Selected text:
- Opening Delimiter -
By Michael Cohn, Accounting Today

The Internal Revenue Service has issued a new revenue procedure that provides a safe harbor for Native American tribes to establish trusts for tribal members who are minors or legally incompetent for the distribution of gambling revenues under the Indian Gaming Regulatory Act.

Revenue Procedure 2011-56 clarifies, modifies, and supersedes Rev. Proc. 2003-14 in response to comments received about the older rules.

Native American tribes and their members had requested guidance from the IRS on determining the taxable years in which beneficiaries must include in gross income amounts transferred to, or earned by, an IGRA trust, and under what circumstances a tribe would be considered the grantor and owner of an IGRA trust.

The new revenue procedure, which the IRS released Monday, provides a safe harbor under which beneficiaries of an IGRA trust are not required to include amounts in gross income under the economic benefit doctrine when transferred to, or earned by, the IGRA trust, but must include trust distributions in income when actually or constructively received.

If the provisions of the revenue procedures are followed, an Indian tribe is treated as the grantor and owner of the trust. The trust beneficiary is not taxed on distributions to the trust or income earned by the trust until they are actually or constructively received.
- Closing Delimiter -
Tasks to complete:
1 - According to the IRS trust article, which earlier revenue procedure does Revenue Procedure 2011-56 supersede?
2 - Carry the IRS trust article forward from its last sentence.
The entries have nothing to do with the IRS trust article.

Data excerpts:
- Opening Delimiter -
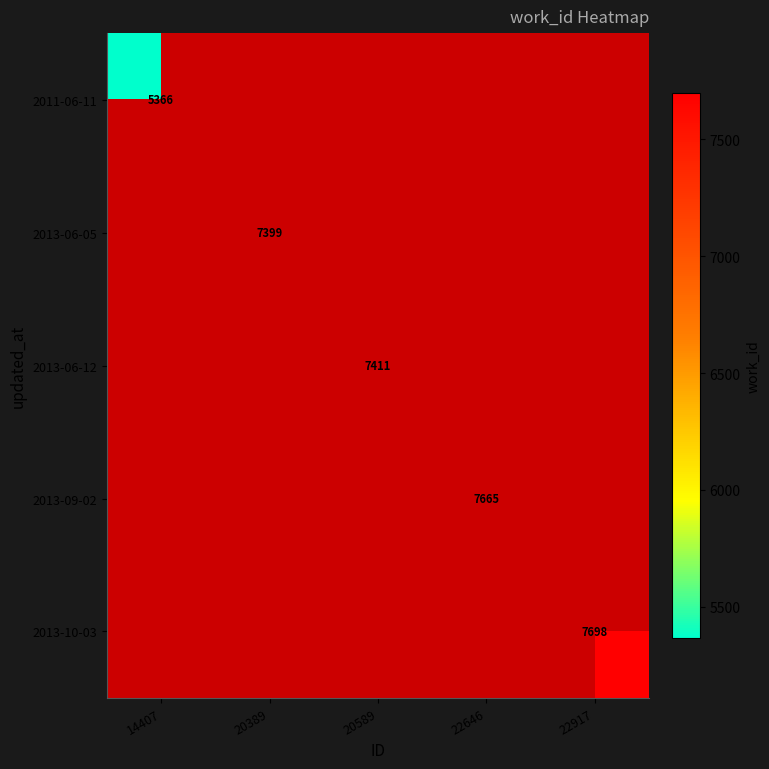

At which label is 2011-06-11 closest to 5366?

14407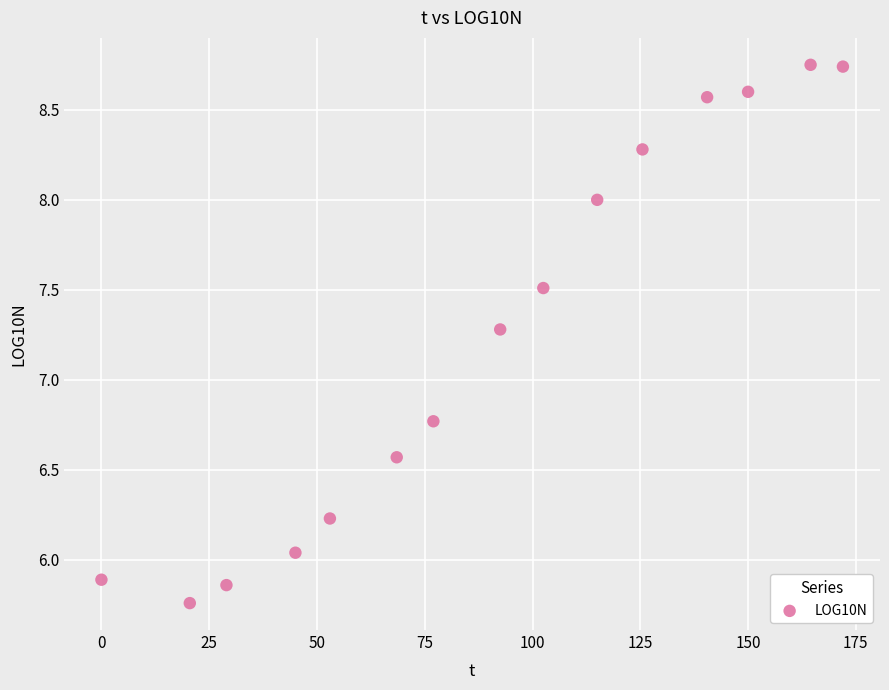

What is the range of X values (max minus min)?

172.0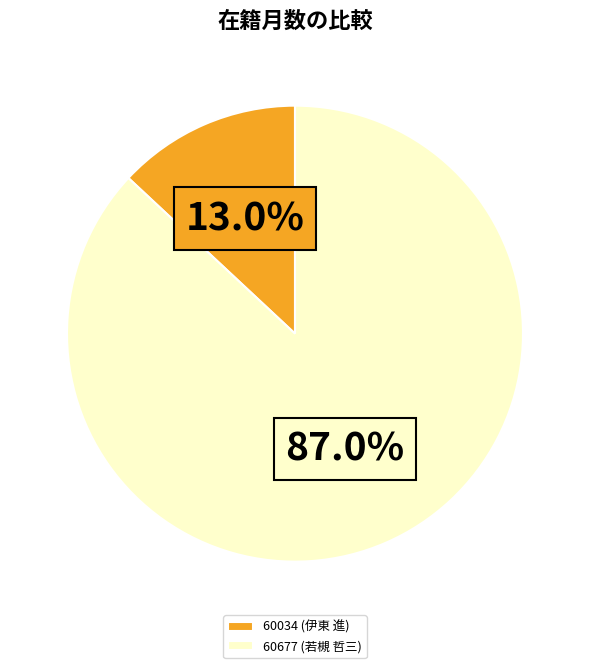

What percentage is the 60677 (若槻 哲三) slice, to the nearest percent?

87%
- Closing Delimiter -
- Opening Delimiter -
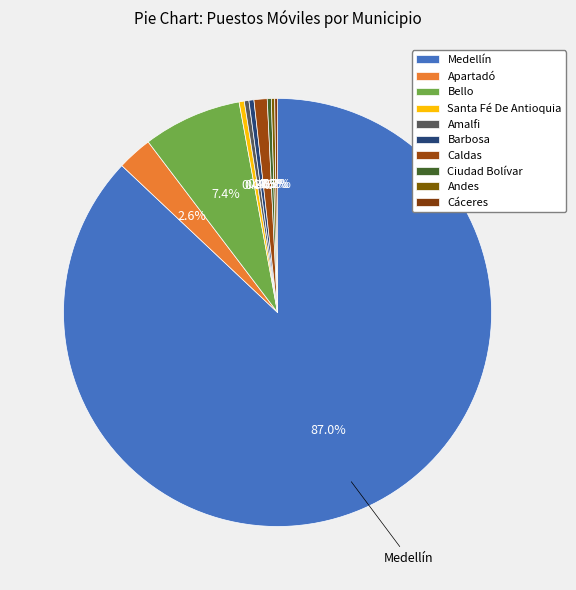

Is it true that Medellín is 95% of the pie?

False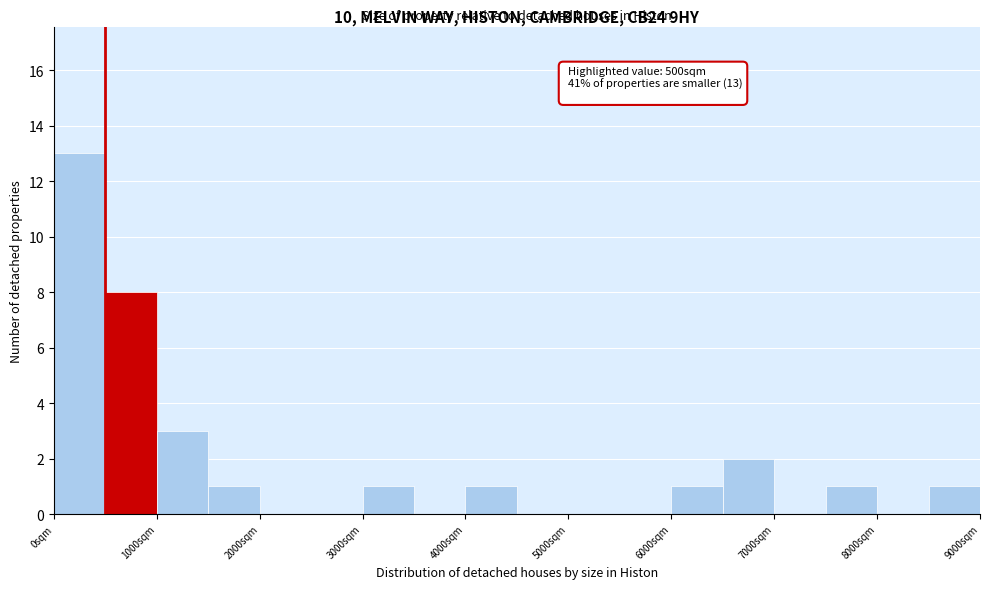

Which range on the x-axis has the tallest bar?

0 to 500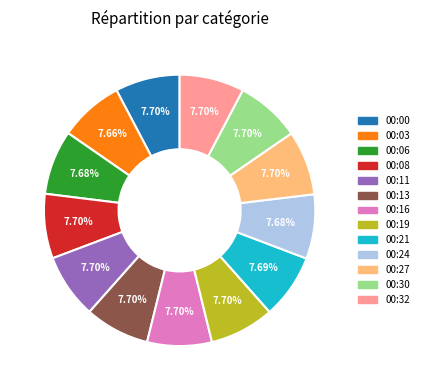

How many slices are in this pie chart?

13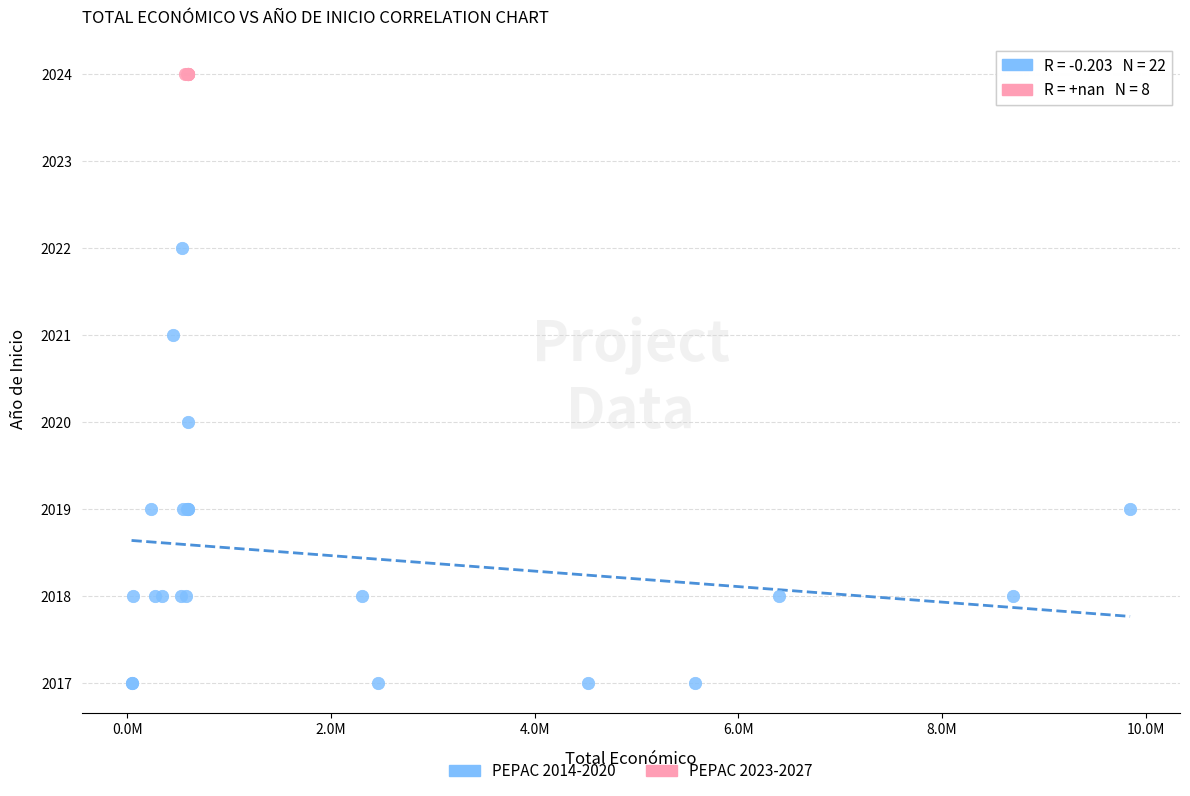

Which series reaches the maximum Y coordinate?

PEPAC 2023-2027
- Closing Delimiter -
- Opening Delimiter -
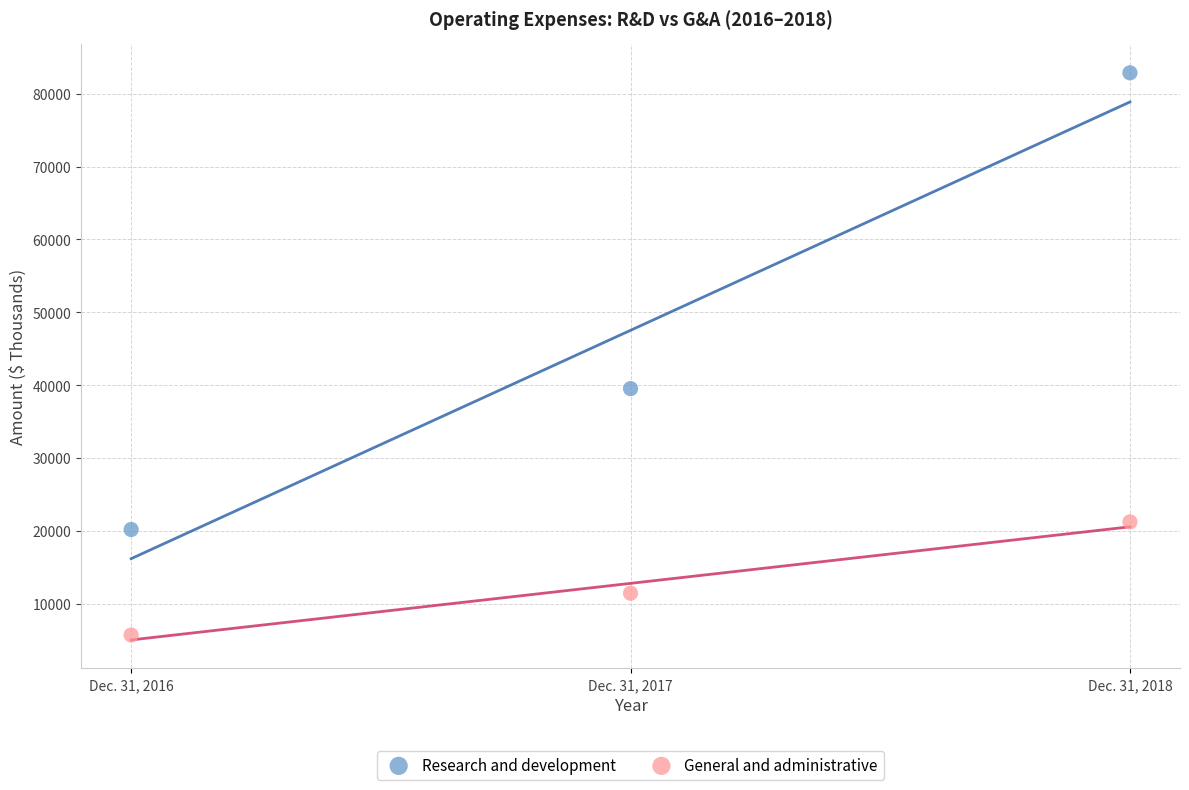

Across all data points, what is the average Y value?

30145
- Closing Delimiter -
Answers below:
1 - Rev. Proc. 2003-14

2 -
Under IGRA, an Indian tribe may make per capita payments to tribal members from gaming revenues if the interests of minors and other legally incompetent persons who are entitled to receive the per capita payments are protected and preserved. Native American tribes frequently use trusts to maintain and preserve the minor and incompetent members’ interests through IGRA trusts.

In 2003, the IRS released Revenue Procedure 2003-14, which provided safe harbor requirements for IGRA trusts. IGRA trusts meeting these requirements are treated as tribally owned grantor trusts, and the per capita payments or trust earnings are not included in the beneficiaries’ incomes until actually or constructively received.

In addition to providing a safe harbor, Revenue Procedure 2003-14 sought public comments on the safe harbor requirements. After receiving and considering numerous comments, the IRS published Revenue Procedure 2011-56.

The new revenue procedure clarifies that an IGRA trust must be an ordinary trust (pursuant to 26 C.F.R. Section 301.7701-4(a)) for federal tax law purposes; clarifies that trustees may make staggered distributions to beneficiaries at different ages or upon the occurrence of specific events rather than distributing all the trust assets when the beneficiary attains a specified age; eliminates the references to federal and local trust law, as the validity of trusts is governed by state or tribal law; broadens the class of survivors who may inherit a beneficiary’s trust interest; and modifies the trustee discretion provisions for making health and welfare distributions.